Semasa menjadi mahasiswa Farmasi, aku kekurangan waktu untuk bisa duduk santai di luar rumah sekedar menikmati membaca buku-buku filsafat sembari menyeruput kopi hitam pekat. Pekerjaanku setiap malam hanya berkutat di atas meja belajar kecil di dalam kamar, menulis berlembar-lembar jurnal dan membaca pelbagai buku literatur kefarmasian. Roda hidupku berjalan memikul lembar-lembar jurnla itu. Rodaku mengerem berhenti hanya di saat aku akan istrahat malam. Itu pun di atas pukul 01.00 dini hari.
Setiap hari aku harus ke kampus pukul 8 pagi untuk mengikuti kelas pagi. Kalaupun tidak ada kelas pagi, aku harus tetap datang pagi karena pasti ada jadwal praktikum pagi. Sembari menenteng sekotak alat-alat praktikum dan mengendong sebuah buku tebal berjudul ‘Farmakope’, aku berusaha tiba di depan ruang laboratorium sebelum asisten praktikum mengabsen. Belum lagi aku harus bersiap diuji materi tentang apa yang sudah aku tuliskan semalam di lembar jurnalku. Saat itu rodaku harus berjalan kencang, meski melewati tikungan dan tanjakan. Tanpa rem sama sekali.
Sama halnya dengan roda-roda yang dimiliki teman-temanku. Mereka berjalan lurus menuju arah yang sama, sejajar, bahkan memikul beban yang lebih berat lagi. Tidak jarang ada keluhan terlontar dari mulut mereka. Entah karena lelah roda hidup mereka disetir ke arah yang tidak selalu sesuai dengan yang ingin mereka tuju, atau memikul beban yang lebih berat dari kemampuan mereka. Jadi untuk meringankan beban, mereka menjelma jadi kendaraan beroda dua, tiga, empat, enam, delapan, bahkan sepuluh dengan arah tujuan yang sama.

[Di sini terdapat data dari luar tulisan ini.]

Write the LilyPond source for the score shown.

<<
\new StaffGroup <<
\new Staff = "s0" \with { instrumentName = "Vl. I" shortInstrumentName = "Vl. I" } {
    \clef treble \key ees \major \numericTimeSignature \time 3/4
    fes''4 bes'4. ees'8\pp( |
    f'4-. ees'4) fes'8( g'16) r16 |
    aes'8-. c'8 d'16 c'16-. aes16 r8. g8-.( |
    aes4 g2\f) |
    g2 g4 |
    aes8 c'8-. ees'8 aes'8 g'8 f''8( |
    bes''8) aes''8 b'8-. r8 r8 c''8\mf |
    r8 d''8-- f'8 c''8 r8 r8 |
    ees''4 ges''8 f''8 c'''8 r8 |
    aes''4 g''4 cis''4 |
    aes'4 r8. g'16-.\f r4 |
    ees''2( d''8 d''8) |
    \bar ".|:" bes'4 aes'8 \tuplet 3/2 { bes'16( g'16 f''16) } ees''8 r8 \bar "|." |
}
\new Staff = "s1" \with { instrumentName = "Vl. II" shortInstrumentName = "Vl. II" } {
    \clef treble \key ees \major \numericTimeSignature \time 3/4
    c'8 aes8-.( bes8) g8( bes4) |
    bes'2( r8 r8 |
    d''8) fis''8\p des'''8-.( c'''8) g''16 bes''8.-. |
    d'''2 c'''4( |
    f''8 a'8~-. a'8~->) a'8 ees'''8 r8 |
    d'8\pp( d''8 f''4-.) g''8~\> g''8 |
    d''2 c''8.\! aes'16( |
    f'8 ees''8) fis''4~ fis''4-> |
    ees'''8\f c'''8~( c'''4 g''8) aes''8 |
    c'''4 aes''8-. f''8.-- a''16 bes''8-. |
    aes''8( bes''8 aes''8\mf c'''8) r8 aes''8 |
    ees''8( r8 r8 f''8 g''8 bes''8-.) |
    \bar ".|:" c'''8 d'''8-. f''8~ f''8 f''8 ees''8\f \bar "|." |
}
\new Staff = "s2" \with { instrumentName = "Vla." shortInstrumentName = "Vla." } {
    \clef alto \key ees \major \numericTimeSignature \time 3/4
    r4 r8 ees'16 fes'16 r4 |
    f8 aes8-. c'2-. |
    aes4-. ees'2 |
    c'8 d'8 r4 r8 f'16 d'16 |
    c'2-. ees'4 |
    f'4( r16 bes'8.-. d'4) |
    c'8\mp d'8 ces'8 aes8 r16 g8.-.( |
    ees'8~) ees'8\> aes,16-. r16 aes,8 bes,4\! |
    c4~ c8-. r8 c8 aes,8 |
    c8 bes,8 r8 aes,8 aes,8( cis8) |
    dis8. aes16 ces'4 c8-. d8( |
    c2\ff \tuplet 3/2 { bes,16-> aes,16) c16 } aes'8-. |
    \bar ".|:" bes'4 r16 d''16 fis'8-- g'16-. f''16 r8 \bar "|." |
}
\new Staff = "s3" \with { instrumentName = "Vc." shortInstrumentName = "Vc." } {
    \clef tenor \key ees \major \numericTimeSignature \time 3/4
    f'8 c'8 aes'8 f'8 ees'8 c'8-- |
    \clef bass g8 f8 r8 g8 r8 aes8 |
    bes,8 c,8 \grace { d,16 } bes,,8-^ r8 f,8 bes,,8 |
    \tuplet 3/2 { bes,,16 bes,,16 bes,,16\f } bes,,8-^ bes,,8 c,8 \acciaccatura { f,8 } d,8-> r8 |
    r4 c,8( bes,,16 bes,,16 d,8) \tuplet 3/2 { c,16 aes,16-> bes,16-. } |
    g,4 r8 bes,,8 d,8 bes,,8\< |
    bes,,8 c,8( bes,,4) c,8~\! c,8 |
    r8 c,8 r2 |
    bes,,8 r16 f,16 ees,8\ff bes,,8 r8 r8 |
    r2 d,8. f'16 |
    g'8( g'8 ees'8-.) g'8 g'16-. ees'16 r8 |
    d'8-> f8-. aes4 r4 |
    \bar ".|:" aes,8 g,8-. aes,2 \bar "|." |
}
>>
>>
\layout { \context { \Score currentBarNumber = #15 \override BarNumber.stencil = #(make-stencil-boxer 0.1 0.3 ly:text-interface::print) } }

Rodaku makin aus karena ditempa di atas aspal yang tidak mulus. Selain harus berputar di atas jalan rutinitas kuliah dan praktikum, juga harus melalui jalan yang bergelombang dan berbatu. Gelombang dan batu diciptakan oleh arus birokrasi kampus, utamanya di jurusan. Tendensi senioritas dan penetapan regulasi perkuliahan yang tidak jelas membuat rodaku berputar terantuk-antuk. Tidak jarang roda-roda kami jatuh namun kembali dipaksa bangun dan kembali berputar.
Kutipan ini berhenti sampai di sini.